提示文:

図7では、画像例Aおよび画像例Bにおける棚、机、コピー機およびガラス窓の存在割合を求めて比較した結果を示している。ここで、存在割合は、画像中に特定の物体が存在するか否かを示す指標である。
図7の例では、CNNによる物体検出の際の物体らしさを示す評価値(Score)を用いており、最大で1.0(100%)となる。
図7において、画像例Aの場合は、棚の存在割合が0.70(70%)で最も高く、机の存在割合が0.18(18%)、ガラス窓の存在割合が0.12(12%)、コピー機の存在割合が0.01(1%)である。例えば、5%以下のときに当該物体が画像中に存在しないと判定する場合、画像例Aには、コピー機は存在しないと判定できる。一方、画像例Bの場合は、棚の存在割合が0.49(49%)で最も高く、次にコピー機の存在割合が0.20(20%)、机の存在割合が0.18(18%)、ガラス窓の存在割合が0.13(13%)であり、画像例Bには、コピー機が存在する可能性が高いことを示している。
【0049】
このように、本実施形態に係る電波伝搬シミュレーションモデルの作成システム100は、精度の高い物体の認識を行うことができる。なお、画像例Aおよび画像例Bの評価結果では、棚の存在割合が高くなっているが、これは、窓の外のビルを棚として誤認識したためであるが、これは屋外の物体に対する学習量が少ないためであり、屋外の物体の学習量を増加させることにより、このような誤認識は解消されるものと考えられる。
【0050】
図8は、比較例の電波伝搬シミュレーションモデルの作成システム900の構成例を示す。ここで、
図8において、比較例の作成システム900は、
図1に示した本発明の点群データ作成ブロック101に相当するブロックである。従って、
図8のレーザースキャン部901、緯度経度取得部902、出射角度取得部903、画像取得部904、面素処理部905および点群データファイル906は、
図1のレーザースキャン部201、緯度経度取得部202、出射角度取得部203、画像取得部204、面素処理部205および点群データファイル206の各ブロックにそれぞれ対応する。また、
図8において、スキャン位置aに設置されたレーザースキャン部901aおよびスキャン位置bに設置されたレーザースキャン部901bは、
図2で説明した本発明のレーザースキャン部201aおよびレーザースキャン部201bにそれぞれ対応し、レーザースキャン部201aおよびレーザースキャン部201bと同様に動作する。

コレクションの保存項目
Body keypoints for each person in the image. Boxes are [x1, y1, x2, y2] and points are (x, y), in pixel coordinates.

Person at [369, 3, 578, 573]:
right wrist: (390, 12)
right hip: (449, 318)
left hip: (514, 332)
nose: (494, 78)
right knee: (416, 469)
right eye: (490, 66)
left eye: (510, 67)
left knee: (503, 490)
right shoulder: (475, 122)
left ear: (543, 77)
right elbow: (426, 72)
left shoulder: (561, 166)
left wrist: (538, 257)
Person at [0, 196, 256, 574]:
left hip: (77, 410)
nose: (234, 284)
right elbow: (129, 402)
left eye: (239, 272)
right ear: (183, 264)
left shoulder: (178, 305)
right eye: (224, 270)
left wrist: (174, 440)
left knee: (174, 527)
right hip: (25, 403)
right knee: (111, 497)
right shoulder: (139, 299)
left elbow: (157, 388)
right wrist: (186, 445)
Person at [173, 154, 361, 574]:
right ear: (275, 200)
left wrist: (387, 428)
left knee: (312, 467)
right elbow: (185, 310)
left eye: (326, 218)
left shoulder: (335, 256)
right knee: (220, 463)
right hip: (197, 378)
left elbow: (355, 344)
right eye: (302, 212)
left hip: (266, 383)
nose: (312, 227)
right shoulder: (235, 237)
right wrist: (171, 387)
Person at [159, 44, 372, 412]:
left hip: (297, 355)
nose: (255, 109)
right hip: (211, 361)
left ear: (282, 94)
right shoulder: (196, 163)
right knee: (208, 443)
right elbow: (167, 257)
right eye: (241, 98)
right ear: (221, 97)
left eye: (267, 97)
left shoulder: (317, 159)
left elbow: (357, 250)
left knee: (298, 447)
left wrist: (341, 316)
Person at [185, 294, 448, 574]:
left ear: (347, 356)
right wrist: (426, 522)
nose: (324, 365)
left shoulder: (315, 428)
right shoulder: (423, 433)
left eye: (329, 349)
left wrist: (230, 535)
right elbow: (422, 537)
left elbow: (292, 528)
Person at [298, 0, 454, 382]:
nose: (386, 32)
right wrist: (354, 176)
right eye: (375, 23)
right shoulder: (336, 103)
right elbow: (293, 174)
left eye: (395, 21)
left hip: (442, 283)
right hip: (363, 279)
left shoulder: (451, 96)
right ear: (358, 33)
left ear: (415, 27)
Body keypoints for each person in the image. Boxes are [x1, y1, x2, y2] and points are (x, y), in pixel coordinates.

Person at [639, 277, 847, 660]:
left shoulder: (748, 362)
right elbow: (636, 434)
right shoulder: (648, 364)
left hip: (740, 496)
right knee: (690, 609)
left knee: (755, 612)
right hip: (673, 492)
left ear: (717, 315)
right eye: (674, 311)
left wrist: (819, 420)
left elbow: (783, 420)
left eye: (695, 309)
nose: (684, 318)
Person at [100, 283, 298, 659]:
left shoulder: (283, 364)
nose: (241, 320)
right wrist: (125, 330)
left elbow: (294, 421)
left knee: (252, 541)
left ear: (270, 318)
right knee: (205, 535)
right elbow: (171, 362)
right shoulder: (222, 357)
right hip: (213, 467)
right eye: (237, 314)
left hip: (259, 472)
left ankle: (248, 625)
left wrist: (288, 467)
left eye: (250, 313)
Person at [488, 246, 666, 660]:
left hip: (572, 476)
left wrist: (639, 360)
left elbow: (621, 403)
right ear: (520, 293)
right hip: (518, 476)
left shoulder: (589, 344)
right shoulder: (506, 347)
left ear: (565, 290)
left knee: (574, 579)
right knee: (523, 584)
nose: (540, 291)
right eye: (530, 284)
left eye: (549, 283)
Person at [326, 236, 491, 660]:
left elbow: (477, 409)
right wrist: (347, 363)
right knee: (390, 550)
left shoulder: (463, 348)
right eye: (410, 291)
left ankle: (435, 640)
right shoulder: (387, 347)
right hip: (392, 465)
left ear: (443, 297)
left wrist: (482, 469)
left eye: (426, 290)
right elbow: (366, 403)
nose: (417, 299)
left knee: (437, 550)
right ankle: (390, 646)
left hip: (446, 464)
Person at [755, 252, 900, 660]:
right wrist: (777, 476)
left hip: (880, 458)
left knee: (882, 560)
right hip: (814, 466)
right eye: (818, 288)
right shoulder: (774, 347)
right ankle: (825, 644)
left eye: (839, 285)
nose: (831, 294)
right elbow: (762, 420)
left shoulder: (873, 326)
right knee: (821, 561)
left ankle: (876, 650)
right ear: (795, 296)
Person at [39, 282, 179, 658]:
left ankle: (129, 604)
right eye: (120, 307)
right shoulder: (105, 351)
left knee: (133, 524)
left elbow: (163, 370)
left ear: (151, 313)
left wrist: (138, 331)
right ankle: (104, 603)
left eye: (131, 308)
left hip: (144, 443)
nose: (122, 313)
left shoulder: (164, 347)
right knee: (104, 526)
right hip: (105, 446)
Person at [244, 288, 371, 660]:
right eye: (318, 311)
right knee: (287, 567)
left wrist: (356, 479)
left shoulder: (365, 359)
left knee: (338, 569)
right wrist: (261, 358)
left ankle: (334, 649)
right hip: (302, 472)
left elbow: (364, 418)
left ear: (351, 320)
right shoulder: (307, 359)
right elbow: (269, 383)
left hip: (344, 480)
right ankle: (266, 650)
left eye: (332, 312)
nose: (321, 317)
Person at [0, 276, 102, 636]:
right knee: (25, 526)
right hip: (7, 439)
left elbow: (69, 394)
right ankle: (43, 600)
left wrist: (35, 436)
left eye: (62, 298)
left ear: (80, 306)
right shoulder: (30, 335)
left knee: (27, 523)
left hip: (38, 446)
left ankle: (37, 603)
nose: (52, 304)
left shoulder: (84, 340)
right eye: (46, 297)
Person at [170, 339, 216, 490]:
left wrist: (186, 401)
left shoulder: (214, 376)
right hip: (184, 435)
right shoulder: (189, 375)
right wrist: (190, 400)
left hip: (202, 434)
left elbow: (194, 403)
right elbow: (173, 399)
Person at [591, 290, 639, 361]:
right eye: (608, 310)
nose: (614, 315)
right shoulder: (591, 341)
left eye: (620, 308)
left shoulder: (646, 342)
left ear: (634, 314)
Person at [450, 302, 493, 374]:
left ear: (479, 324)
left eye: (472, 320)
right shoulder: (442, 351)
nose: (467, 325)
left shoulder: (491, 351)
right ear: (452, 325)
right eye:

課題 1:
次の(a)〜(c)が電波伝搬シミュレーションの文章の内容と合っているかを「はい」か「いいえ」で判定し、決め手となる文章中の語句をそのまま引用せよ。
(a) 画像例Bでは、コピー機の存在割合は20%である。
(b) 誤認識の原因は、屋内の物体に対する学習量が少ないことだとされている。
(c) 評価値(Score)の最大値は0.5である。
課題 2: 電波伝搬シミュレーションの文章を、最後の文の後から同じ文体で書き継げ。

解答 1:
(a) はい。「次にコピー機の存在割合が0.20(20%)」
(b) いいえ。「屋外の物体に対する学習量が少ないため」
(c) いいえ。「最大で1.0(100%)となる」

解答 2:
【0051】
このように、比較例の電波伝搬シミュレーションモデルの作成システム900は、点群データファイル906の作成までを自動化できるが、物体の認識や媒質定数の割り当てなどを自動的に行うことは難しい。このため、比較例の作成システム900では、技術者が点群データを参照して物体の認識を行い、通信エリアの電波伝搬シミュレーションモデルを作成する必要がある。特に、比較例の作成システム900では、認識した物体に対する媒質定数の割り当てについても技術者が手作業で行わなければならず、電波伝搬シミュレーションモデルの作成を自動化することが難しい。
【0052】
図9は、
図8で説明した比較例の電波伝搬シミュレーションモデルの作成システム900の処理例を示す。なお、
図9の各処理は、
図8に示したレーザースキャン部901、緯度経度取得部902、出射角度取得部903、画像取得部904および面素処理部905により実行される。
【0053】
ステップS901において、レーザースキャン部901は通信エリア内の測定点(対象物)までの相対距離を計測する。また、緯度経度取得部902はGPSによりレーザースキャン部901の絶対座標を取得し、出射角度取得部903はジャイロセンサやオドメータによりレーザーの出射角度を取得する。そして、画像取得部904は、レーザースキャン部901によりスキャンされる通信エリアをカメラで撮影して2次元画像データを取得する。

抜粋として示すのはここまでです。